Following my recent blog post on big data in counter-terrorism, I was asked to provide formal input to the Joint Committee assessing the UK ‘Draft Investigatory Powers Bill’. My full submission is available here; I have adapted it below.
To understand the utility of bulk communications data in intelligence and CT, you first need to re-consider the needle/haystack analogy typically used when discussing intelligence agency use of bulk datasets.
Instead, think about how you use the Google search engine, and how much Google – like the ability of intelligence agencies to process big data – has changed over the past 15 years.
Initially, Google only allowed relatively simple search terms. Many businesses had little or no internet presence, while Google’s ‘web-crawling’ technology did not necessarily access all those that did. In short, it lacked a comprehensive dataset to query, and as a result, it was difficult to use with confidence.
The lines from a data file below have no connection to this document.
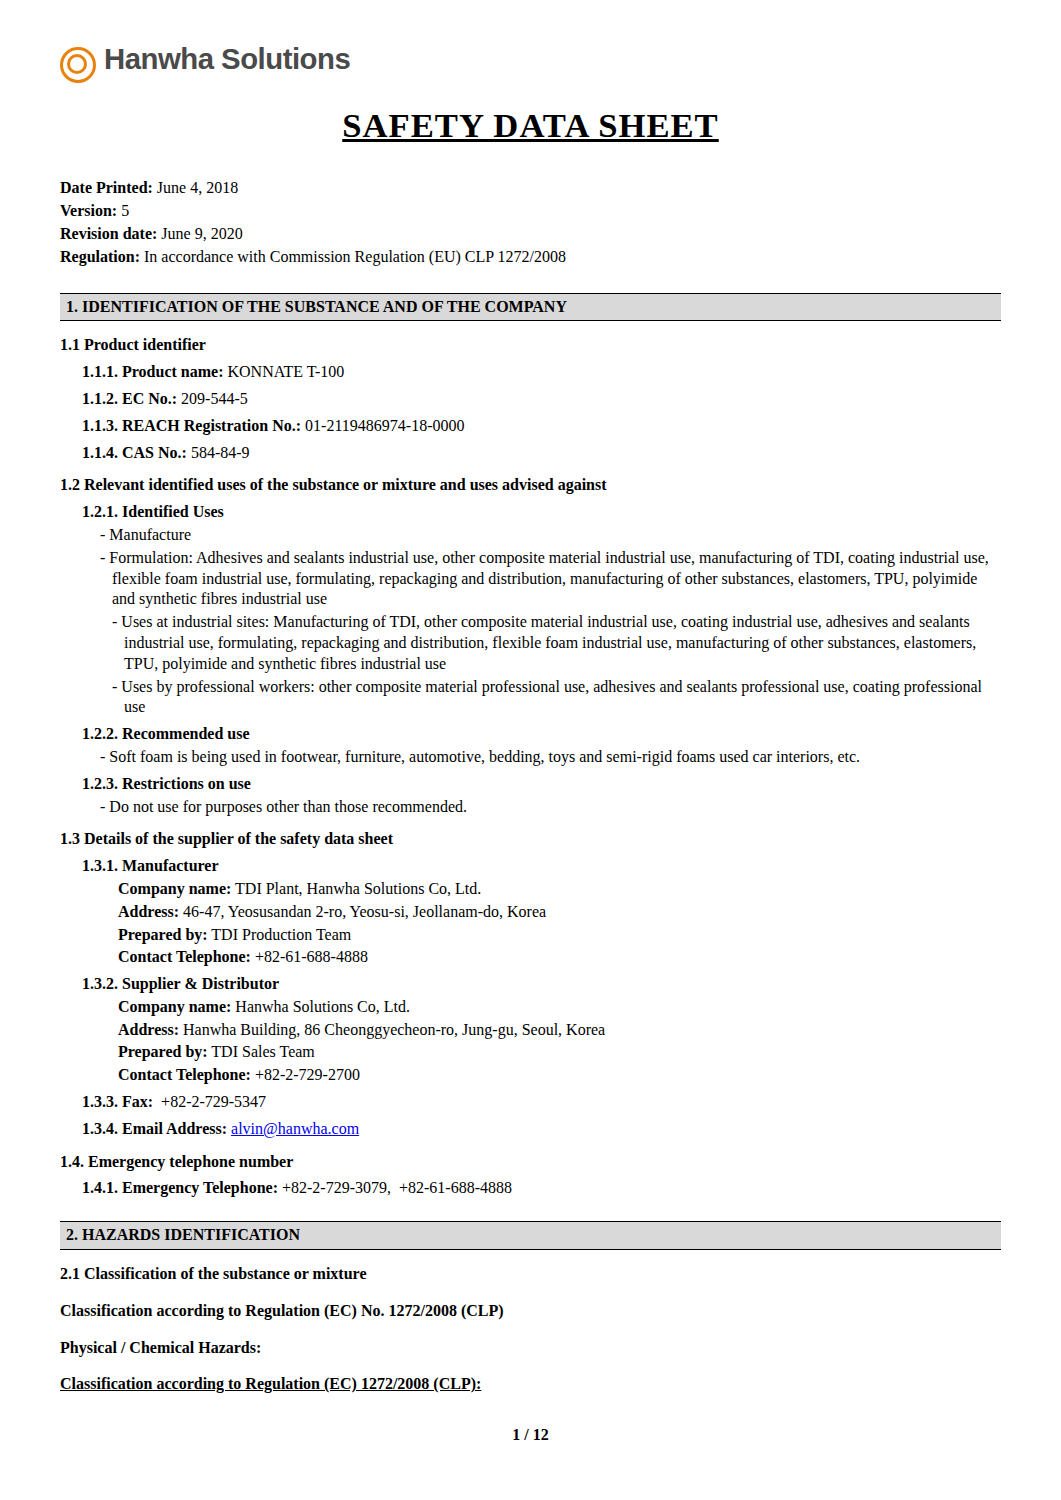Hanwha Solutions
SAFETY DATA SHEET
Date Printed: June 4, 2018
Version: 5
Revision date: June 9, 2020
Regulation: In accordance with Commission Regulation (EU) CLP 1272/2008
1. IDENTIFICATION OF THE SUBSTANCE AND OF THE COMPANY
1.1 Product identifier
1.1.1. Product name: KONNATE T-100
1.1.2. EC No.: 209-544-5
1.1.3. REACH Registration No.: 01-2119486974-18-0000
1.1.4. CAS No.: 584-84-9
1.2 Relevant identified uses of the substance or mixture and uses advised against
1.2.1. Identified Uses
- Manufacture
- Formulation: Adhesives and sealants industrial use, other composite material industrial use, manufacturing of TDI, coating industrial use, flexible foam industrial use, formulating, repackaging and distribution, manufacturing of other substances, elastomers, TPU, polyimide and synthetic fibres industrial use
- Uses at industrial sites: Manufacturing of TDI, other composite material industrial use, coating industrial use, adhesives and sealants industrial use, formulating, repackaging and distribution, flexible foam industrial use, manufacturing of other substances, elastomers, TPU, polyimide and synthetic fibres industrial use
- Uses by professional workers: other composite material professional use, adhesives and sealants professional use, coating professional use
1.2.2. Recommended use
- Soft foam is being used in footwear, furniture, automotive, bedding, toys and semi-rigid foams used car interiors, etc.
1.2.3. Restrictions on use
- Do not use for purposes other than those recommended.
1.3 Details of the supplier of the safety data sheet
1.3.1. Manufacturer
Company name: TDI Plant, Hanwha Solutions Co, Ltd.
Address: 46-47, Yeosusandan 2-ro, Yeosu-si, Jeollanam-do, Korea
Prepared by: TDI Production Team
Contact Telephone: +82-61-688-4888
1.3.2. Supplier & Distributor
Company name: Hanwha Solutions Co, Ltd.
Address: Hanwha Building, 86 Cheonggyecheon-ro, Jung-gu, Seoul, Korea
Prepared by: TDI Sales Team
Contact Telephone: +82-2-729-2700
1.3.3. Fax: +82-2-729-5347
1.3.4. Email Address: alvin@hanwha.com
1.4. Emergency telephone number
1.4.1. Emergency Telephone: +82-2-729-3079, +82-61-688-4888
2. HAZARDS IDENTIFICATION
2.1 Classification of the substance or mixture
Classification according to Regulation (EC) No. 1272/2008 (CLP)
Physical / Chemical Hazards:
Classification according to Regulation (EC) 1272/2008 (CLP):
1 / 12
These data inconsistencies meant you could not be certain that Google had access to the data you were looking for, or whether the results it pulled back were relevant to your initial query. Like the intelligence analyst Mr Binney describes, you were confronted by too much irrelevant data. Even after clicking through multiple pages of results, you might not find what you were looking for; an alternative, more targeted method (say a local phone book) was often more effective.
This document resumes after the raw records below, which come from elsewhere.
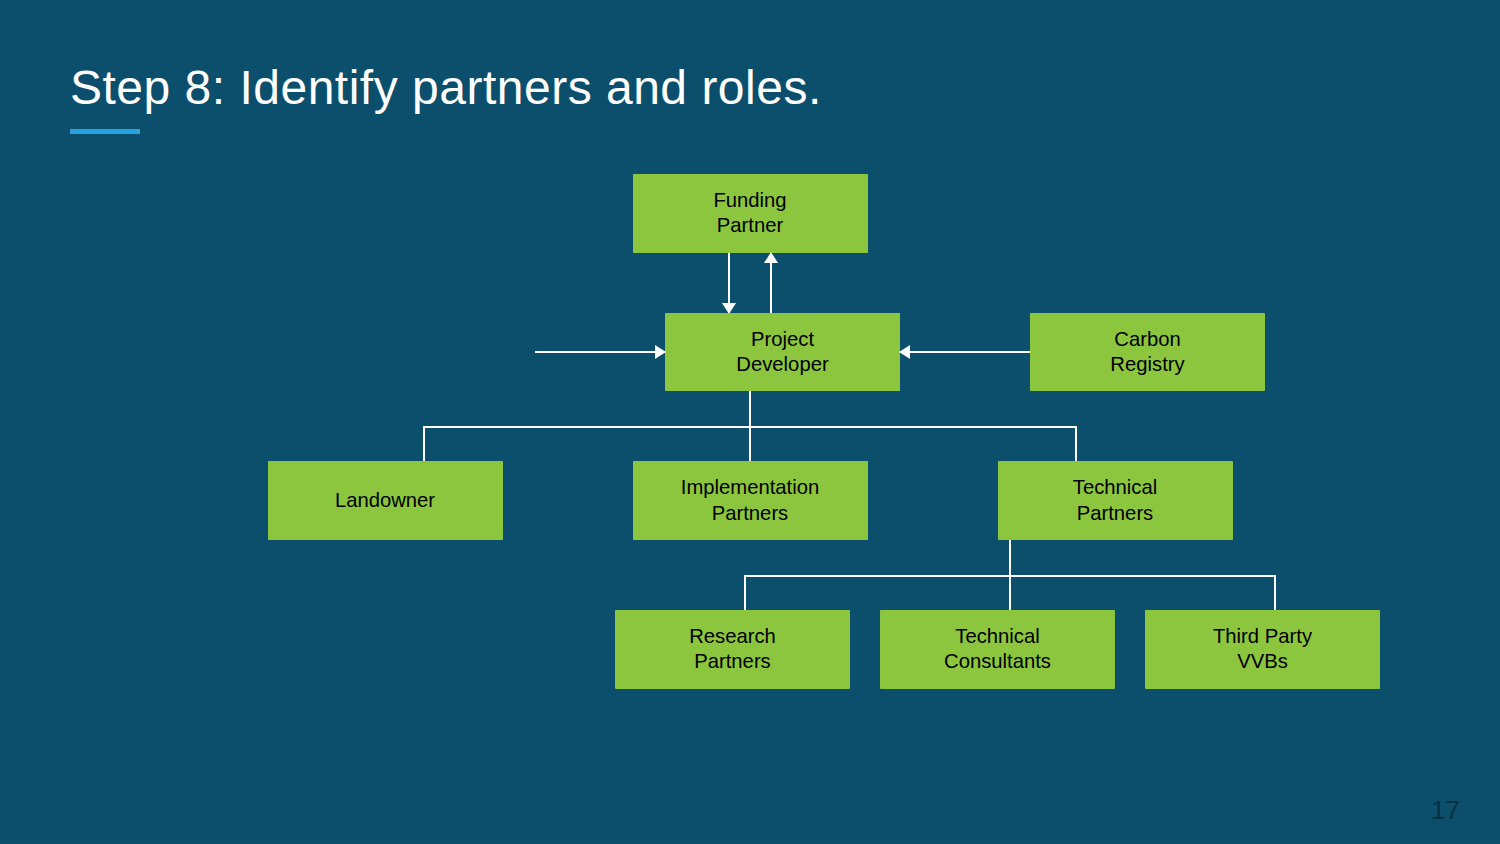Step 8: Identify partners and roles.
Funding
Partner
Project
Developer
Carbon
Registry
Landowner
Implementation
Partners
Technical
Partners
Research
Partners
Technical
Consultants
Third Party
VVBs
17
In 2016 however, ‘big data’ is a reality. The internet is growing exponentially and plays a central role in everyday life. As a result, the Google search engine has access to a comprehensive and growing dataset. It is in the business of ‘bulk collection’.
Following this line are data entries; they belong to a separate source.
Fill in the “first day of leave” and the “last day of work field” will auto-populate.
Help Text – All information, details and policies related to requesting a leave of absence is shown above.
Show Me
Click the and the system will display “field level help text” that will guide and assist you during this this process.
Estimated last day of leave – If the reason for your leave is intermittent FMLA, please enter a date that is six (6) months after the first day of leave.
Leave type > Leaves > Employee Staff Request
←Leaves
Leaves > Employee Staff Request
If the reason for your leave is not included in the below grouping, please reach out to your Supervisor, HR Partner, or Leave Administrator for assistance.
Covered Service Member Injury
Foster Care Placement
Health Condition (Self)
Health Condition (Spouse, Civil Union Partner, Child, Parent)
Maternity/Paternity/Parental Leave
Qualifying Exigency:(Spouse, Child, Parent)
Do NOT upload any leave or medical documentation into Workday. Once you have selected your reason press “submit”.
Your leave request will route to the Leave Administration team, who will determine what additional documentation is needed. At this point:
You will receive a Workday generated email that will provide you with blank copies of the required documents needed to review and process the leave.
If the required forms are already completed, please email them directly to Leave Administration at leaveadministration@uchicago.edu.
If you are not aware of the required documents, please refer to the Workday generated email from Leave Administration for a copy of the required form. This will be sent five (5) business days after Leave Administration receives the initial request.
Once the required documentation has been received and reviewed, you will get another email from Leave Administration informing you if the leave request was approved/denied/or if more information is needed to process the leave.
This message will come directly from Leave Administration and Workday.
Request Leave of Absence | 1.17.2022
This does not mean that as an individual user, you are overwhelmed by data. Instead, the increase in data volume has been accompanied by the ability to ask complex and nuanced questions. This reduces the number of results your search returns, but also increases their relevance. In most instances, you get the answer you’re looking for on the first page, if not in the top result.
Similarly, while intelligence agencies in the UK have access to more communications data than ever before, by using focused queries and data filters, intelligence analysts only need to retrieve and analyse a small fraction of the overall dataset. As with Google, more data improves the quality of your results. Intelligence analysts get the data they need comparatively quickly and efficiently.
Mr Binney’s evidence also suggested that the UK intelligence agencies could choose between bulk data collection and targeted technical surveillance. The former, ‘99% useless and putting lives at risk’; the latter ‘operationally effective and reducing the privacy burden’. This is not the case.
Returning to the analogy, people typically use Google to discover new information, or to remind themselves of information that they have forgotten or misplaced. Simultaneously, they also regularly use websites or apps for a ‘targeted’ service – you visit Facebook or the BBC website because it gives you the information you already know you want.
Similarly, bulk communications data and focused data collection on ‘targets of interest’ serve different but complementary purposes. Intelligence agencies cannot exclusively focus on the latter group; they also need to discover new targets and ‘re-acquire’ targets they have lost access to. Like Google and ‘favourite’ websites, bulk data and targeted collection answer different questions in a different but mutually beneficial way. It is not an either/or question.
The suggestion that UK intelligence agencies work outwards from known targets instead of using bulk collection is therefore based on one of two incorrect assumptions: either all the individuals that intelligence agencies require access to have already been identified; or those currently unknown (or subsequently unknown) can all be discovered through analysis of known targets. Unfortunately, the world of intelligence is not that static or predictable.
It is not a question of choosing between different intelligence collection strategies. Rather, how does the UK best balance these sources and approaches from a resourcing and prioritisation perspective? What works best for the intelligence problems we face now and will face in the future? These questions do not have simple answers, hence the range of powers and proposals contained in the draft IP Bill.
Although I am unable to give specific examples of how and when intelligence agencies use different types of data, I hope this high-level overview shows that – contrary to Binney’s evidence – bulk communications data does and should play a critical role in the work of UK intelligence agencies.
David Wells worked for UK and Australian intelligence agencies between 2005 and 2014, specialising in counter-terrorism.